Maxwell Equations without Faraday's Law

[kiki_danc]

Maxwell equations are composed of:

Gauss's Law
Gauss's Law for Magnetism
Faraday's Law
Ampere's law with Maxwell addition

If you take out Faraday's Law.. can other laws re constitute it? Or are they independent?

I want to know how the world would behave if there were no Faraday's Law. Note Faraday's Law is mostly related to generators, transformers, motors. So if this law didn't exist. Light would still behave the same and others?

 

[Dale]

If you take out Faraday's Law.. can other laws re constitute it? Or are they independent?

They are independent. If you remove Faraday’s law you cannot reconstitute it.

Light would still behave the same and others?

No, light would not work either. There would not be a wave solution of Maxwell’s equations

 

[kiki_danc]

They are independent. If you remove Faraday’s law you cannot reconstitute it.

No, light would not work either. There would not be a wave solution of Maxwell’s equations

Can one say motors and light differ due to the frequency of the magnetic and electric field?

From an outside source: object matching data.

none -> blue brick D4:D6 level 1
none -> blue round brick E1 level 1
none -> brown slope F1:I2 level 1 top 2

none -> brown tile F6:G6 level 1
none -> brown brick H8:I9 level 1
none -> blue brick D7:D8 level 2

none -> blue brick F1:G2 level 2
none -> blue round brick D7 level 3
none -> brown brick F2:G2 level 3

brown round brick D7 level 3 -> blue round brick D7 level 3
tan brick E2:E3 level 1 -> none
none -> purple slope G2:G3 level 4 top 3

So perhaps if only high frequency magnetic and electric field could be made to exist (for sake of discussion).. then only light can exist and all motors, generators would cease to function?

 

[Dale]

Can one say motors and light differ due to the frequency of the magnetic and electric field?

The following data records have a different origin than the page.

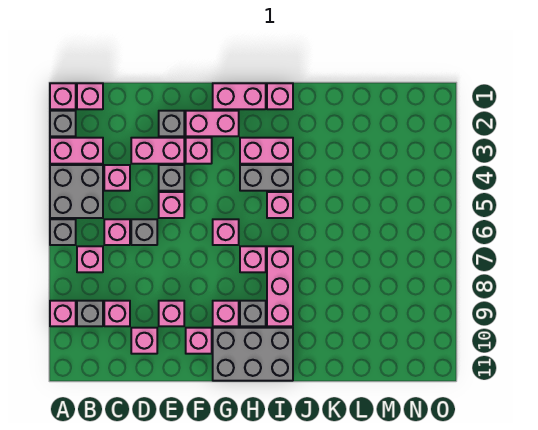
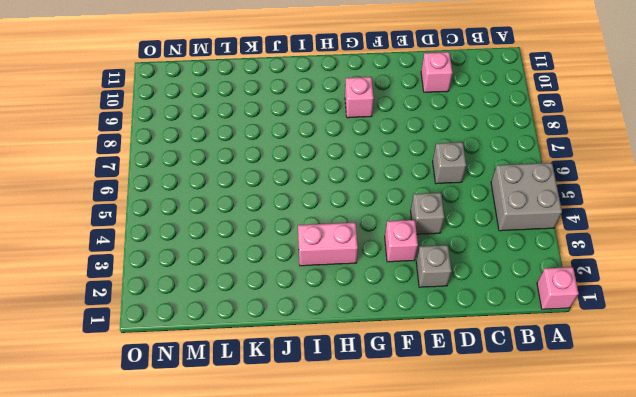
none -> grey brick A2 level 1
none -> pink brick A3:B3 level 1
none -> grey brick A6 level 1
none -> pink brick A9 level 1

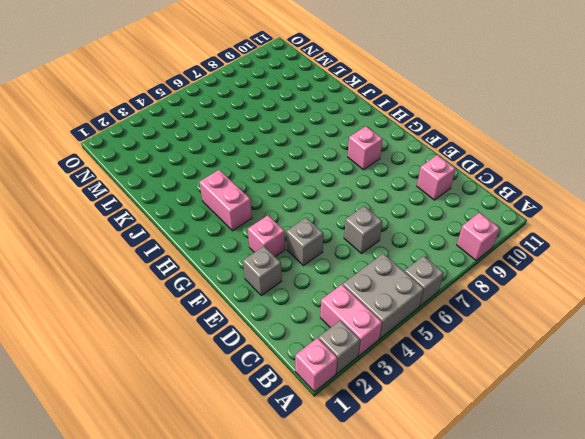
none -> pink brick B1 level 1
none -> pink brick B7 level 1
none -> grey brick B9 level 1
none -> pink brick C4 level 1

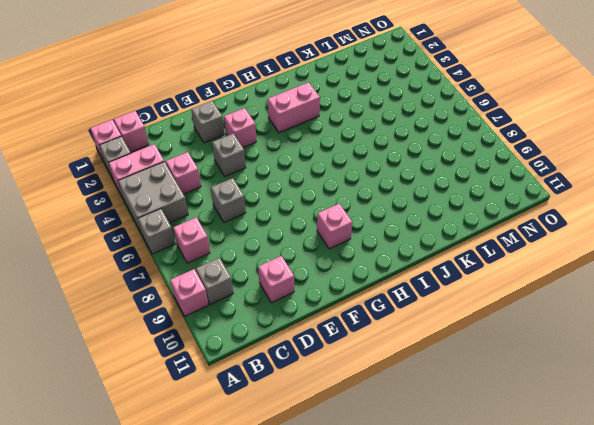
none -> pink brick C6 level 1
none -> pink brick C9 level 1
none -> pink brick D3:E3 level 1
none -> pink brick E5 level 1

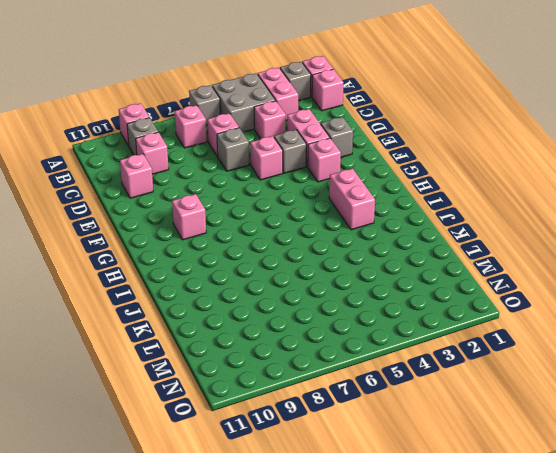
none -> pink brick E9 level 1
none -> pink brick F2:G2 level 1
none -> pink brick F10 level 1
none -> pink brick G1:H1 level 1

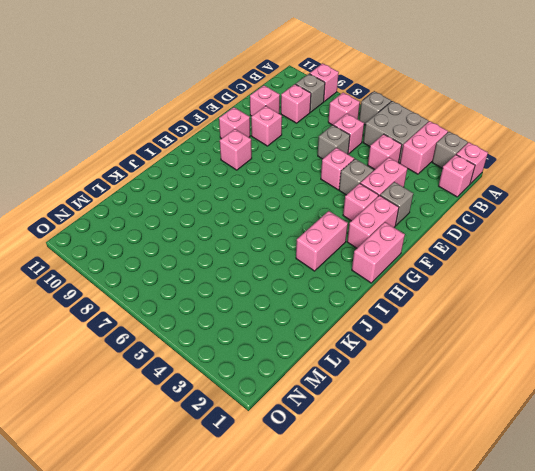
none -> pink brick G6 level 1
none -> grey brick G10:I11 level 1
none -> grey brick H4:I4 level 1
none -> pink brick H7 level 1

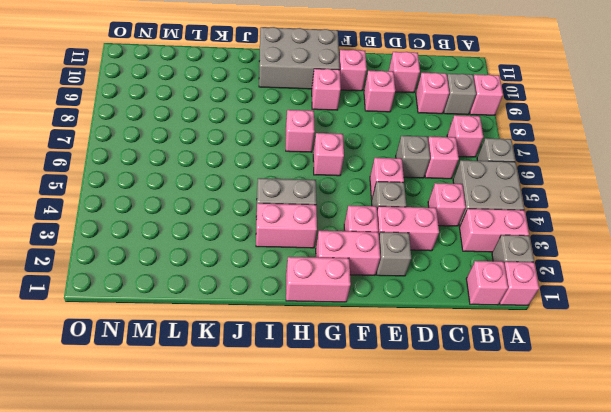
none -> grey brick H9 level 1
none -> pink brick I1 level 1
none -> pink brick I5 level 1
none -> pink brick I7:I9 level 1

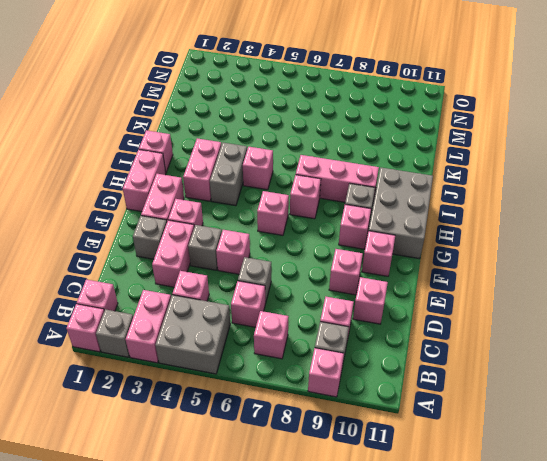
none -> grey brick A6 level 1

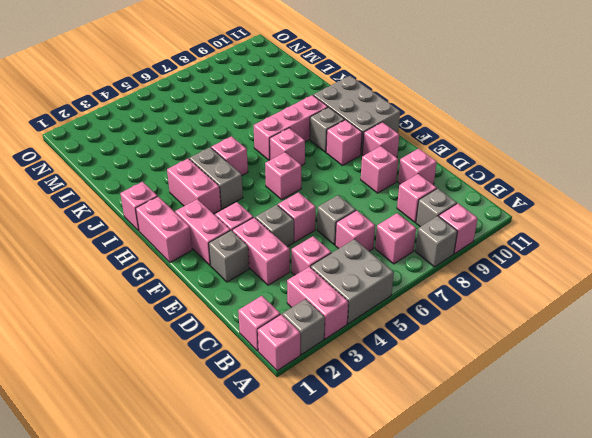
grey brick A8 level 1 -> grey brick A6 level 1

I would say that the more important difference is that light is a vacuum solution and motors are not vacuum. You can have “light” at arbitrarily low frequencies.

 

[kiki_danc]

I would say that the more important difference is that light is a vacuum solution and motors are not vacuum. You can have “light” at arbitrarily low frequencies.

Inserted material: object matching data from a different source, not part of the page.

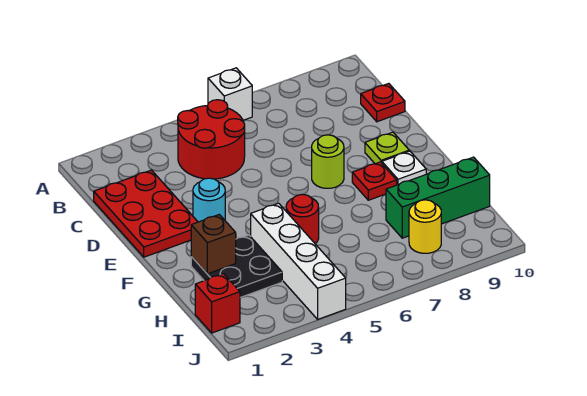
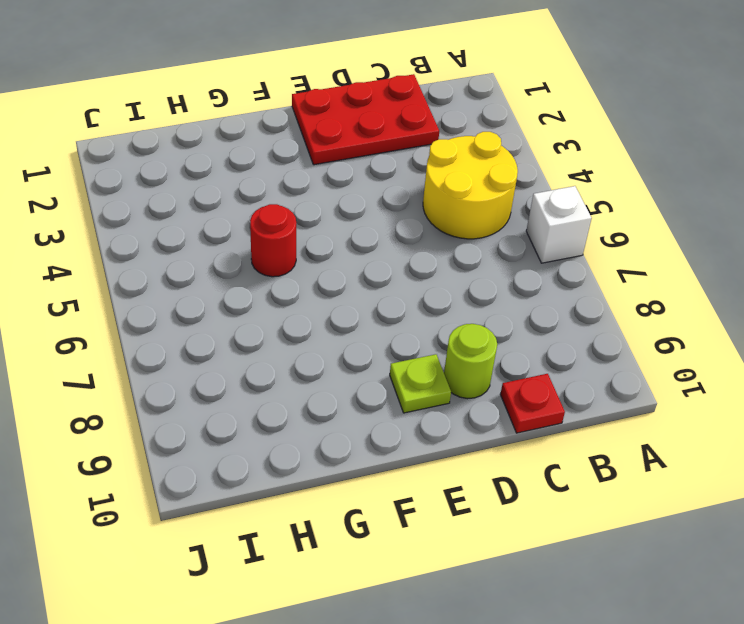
yellow round brick B4:C5 level 1 -> red round brick B4:C5 level 1
lime round brick D9 level 1 -> lime round brick E7 level 1
none -> cyan round brick E3 level 1
none -> red plate F8 level 1
none -> white plate F9 level 1

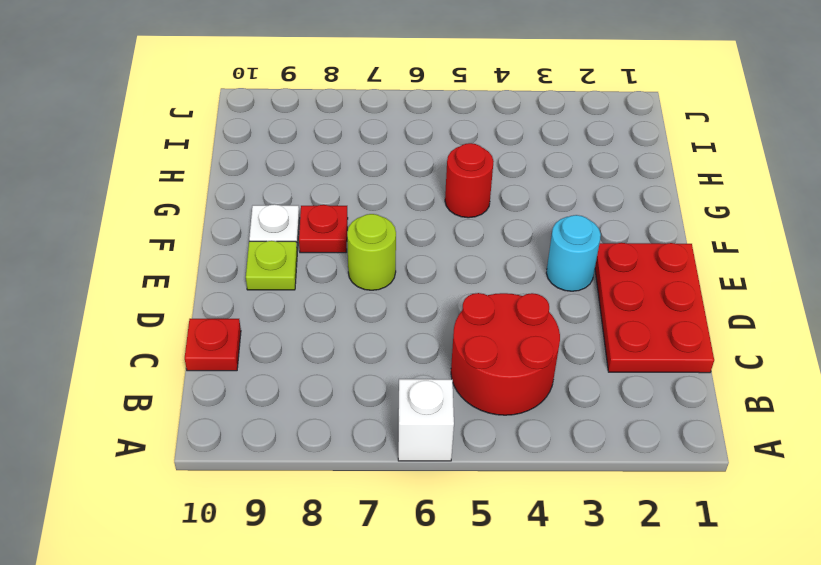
none -> black plate G2:H3 level 1
none -> white brick G4:J4 level 1
none -> green brick H8:H10 level 1

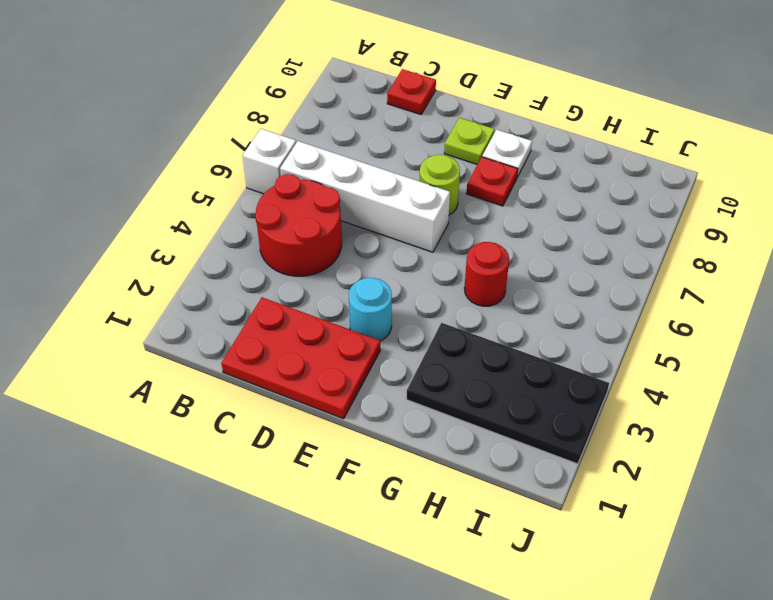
white brick B6:E6 level 1 -> white brick G4:J4 level 1
black plate G2:J3 level 1 -> black plate G2:H3 level 1
none -> green brick H8:H10 level 1
none -> red brick I1 level 1
none -> yellow round brick I8 level 1

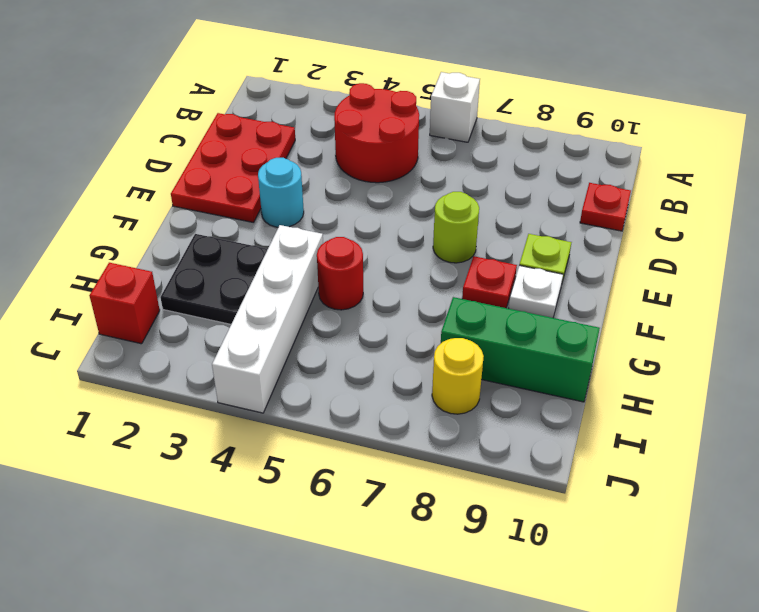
none -> brown brick G2 level 2

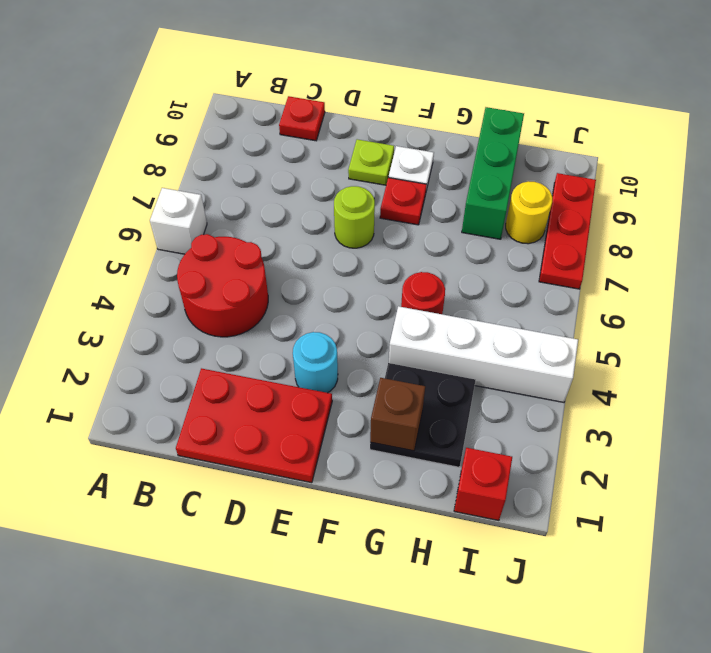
red plate J7:J9 level 1 -> none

What kind of light is produced at arbitrarily low frequencies? examples?

 

[fresh_42]

What kind of light is produced at arbitrarily low frequencies? examples?

https://en.wikipedia.org/wiki/Extremely_low_frequency

 

[kiki_danc]

https://en.wikipedia.org/wiki/Extremely_low_frequency

In unified theories or quantum electrodynamics.. is it possible to decouple high frequency em (light) from low frequency em (motors) by breaking or unbreaking symmetries? Meaning you let only high frequency em work and suppress all low frequency em from the laws of nature such that in another multiverse, motors can't exist but light can.. Or they are still binded together in even in any final theory?

 

[Dale]

Or they are still binded together in even in any final theory?

They become more closely bound in more advanced theories, not less. In most of them you cannot even write Faraday’s law separately.

 

[kiki_danc]

They become more closely bound in more advanced theories, not less. In most of them you cannot even write Faraday’s law separately.

Why, in our current incomplete theories.. can you write Faraday's law separately? How?

 

[Dale]

I don’t understand that question

 

[kiki_danc]

I don’t understand that question

You stated that "In most of them you cannot even write Faraday’s law separately.". So there is possibility that in our current theory we can write Faraday's law separately? how?

 

[Dale]

So there is possibility that in our current theory we can write Faraday's law separately? how?

Not just a possibility, a certainty:
$\nabla \times E = -\frac{\partial}{\partial t} B$

 

[kiki_danc]

Not just a possibility, a certainty:
$\nabla \times E = -\frac{\partial}{\partial t} B$

Any illustration or youtube video what they mean and how to write Faraday's law separately? How come in advanced theories... they become more closely bound?

 

[Dale]

Any illustration or youtube video what they mean and how to write Faraday's law separately?

I just showed you how in post 12.

How come in advanced theories... they become more closely bound?

Why did you randomly insert “...” in your question? It is very distracting and makes no sense. It looks like you are trying to add a pause, but it makes no sense to pause there.

They are more closely bound in the advanced theories because the advanced theories tend to use mathematical constructs where Faraday’s law is either a mathematical identity or it is combined with Gauss’ law for magnetism into a single equation.